Nearly 3,5-million people have died, mostly from malnutrition and preventable diseases such as diarrhoea and malaria, since civil war first began in the DRC in 1996.
While an accord to end conflict was signed in South Africa at the end of 2002, lives are still being claimed. A fortnight ago, gunmen attacked Kigalama, a village in the eastern province of South Kivu, killing 13 people. South Kivu Governor Didace Kaningini Kyoto told journalists that the 5 000 villagers who normally live in Kigalama had fled.
The attack has been blamed on Hutu militants from neighbouring Rwanda who entered the DRC after the 1994 genocide in their country. Upwards of 800 000 minority Tutsis and politically moderate Hutus were killed in the genocide, perpetrated by hard-line Hutus.
Tutsi rebels gained control of Rwanda after the killings, and fearing reprisals, Hutu militants took refuge in the former Zaire.
”The Hutu rebels are active in South Kivu.
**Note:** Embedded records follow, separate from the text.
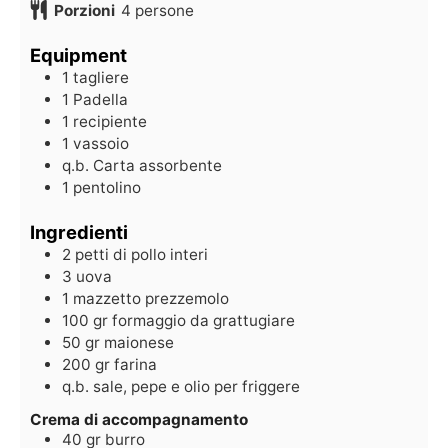
Porzioni
4
persone
Equipment
1 tagliere
1 Padella
1 recipiente
1 vassoio
q.b. Carta assorbente
1 pentolino
Ingredienti
2
petti di pollo interi
3
uova
1
mazzetto
prezzemolo
100
gr
formaggio da grattugiare
50
gr
maionese
200
gr
farina
q.b.
sale, pepe e olio per friggere
Crema di accompagnamento
40
gr
burro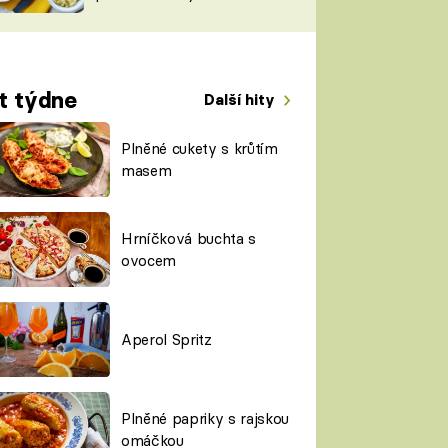
TORKY
ESH
t týdne
Další hity
Plněné cukety s krůtím
masem
Hrníčková buchta s
ovocem
Aperol Spritz
Plněné papriky s rajskou
omáčkou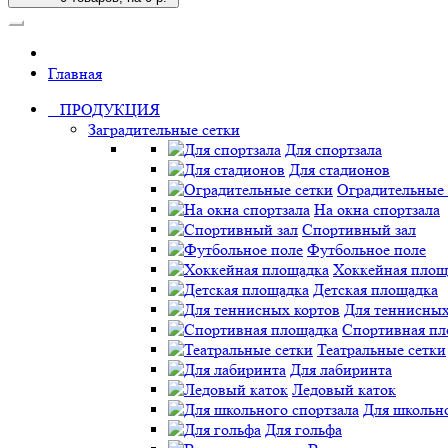
Главная
ПРОДУКЦИЯ
Заградительные сетки
Для спортзала
Для стадионов
Оградительные 
На окна спортзала
Спортивный зал
Футбольное поле
Хоккейная площ
Детская площадка
Для теннисных
Спортивная пл
Театральные сетки
Для лабиринта
Ледовый каток
Для школьно
Для гольфа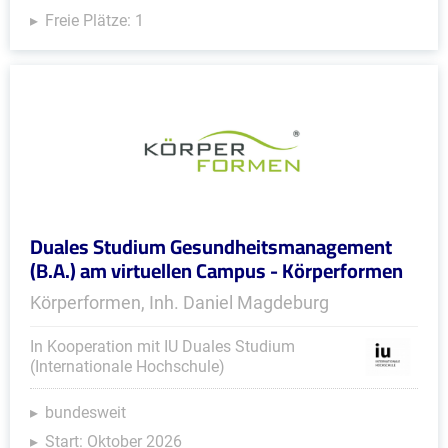
Freie Plätze: 1
Duales Studium Gesundheitsmanagement
(B.A.) am virtuellen Campus - Körperformen
Körperformen, Inh. Daniel Magdeburg
In Kooperation mit IU Duales Studium
(Internationale Hochschule)
bundesweit
Start: Oktober 2026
They hide in the forest and some of them have integrated into society,” says Pierre Kosmas of the Congo Support Group, an NGO based in Johannesburg, South Africa. ”If the Hutu rebels are not neutralised, they could ignite another Congo war.”
Cross-border incursions by Hutu militants prompted Rwanda and Uganda to assist Congolese rebels to overthrow president Mobutu Sese Seko, after a one-year campaign, in 1997. Laurent Kabila was subsequently installed as the new head of state, but a year later ordered all Rwandan soldiers to leave the country.
This sparked another round of fighting, which saw Rwanda and Uganda supporting a plethora of rebel groups, while Angola, Namibia and Zimbabwe backed Kabila.
All foreign troops were officially pulled out of the DRC under the 2002 peace deal. But the Congolese government claims Rwanda still maintains forces in the east of the country — an allegation denied by Kigali.
”I think a lot needs to be done to disarm the Interahamwe,” says Dennis Kadima, executive director of the Electoral Institute of Southern Africa, a Johannesburg-based think-tank. (Interahamwe — meaning ”those who fight together” in Kinyarwanda — is the name given to militants who helped carry out the Rwandan genocide.)
”Congo has been victimised by this group since 1994,” Kadima adds. ”They have exported Rwanda’s problem to Congo, and they use Congo as a battleground. The Congolese are peace-loving people. They don’t have a history of violence.”
Kadima returned to Johannesburg last week from the Congolese capital, Kinshasa, which he had visited to discuss general elections scheduled to take place during the early months of 2006. A transitional government is currently ruling the country.
”The Hutu rebels should be persuaded to return home. We can’t hold elections when we have armed people intimidating voters. They know that when Congo has a legitimate government, they will be disarmed,” Kadima says.
It appears that a certain number of militants are going back to Rwanda, despite fears that they will be arrested for their alleged role in the 1994 massacres.
”When I was returning to Johannesburg via Nairobi, there were about 30 Rwandan refugees on a plane who were travelling home from Congo,” says Kadima. ”Their repatriation was arranged by the UNHCR [the United Nations High Commissioner for Refugees]. So we now know that Rwandans can return home.
”Those who cannot be persuaded to return home, I’m sorry to say, force must be used to expel them from Congo.”
However, the DRC’s woes are not confined to South Kivu: they also extend to copper-rich Katanga, a province on the border with Angola.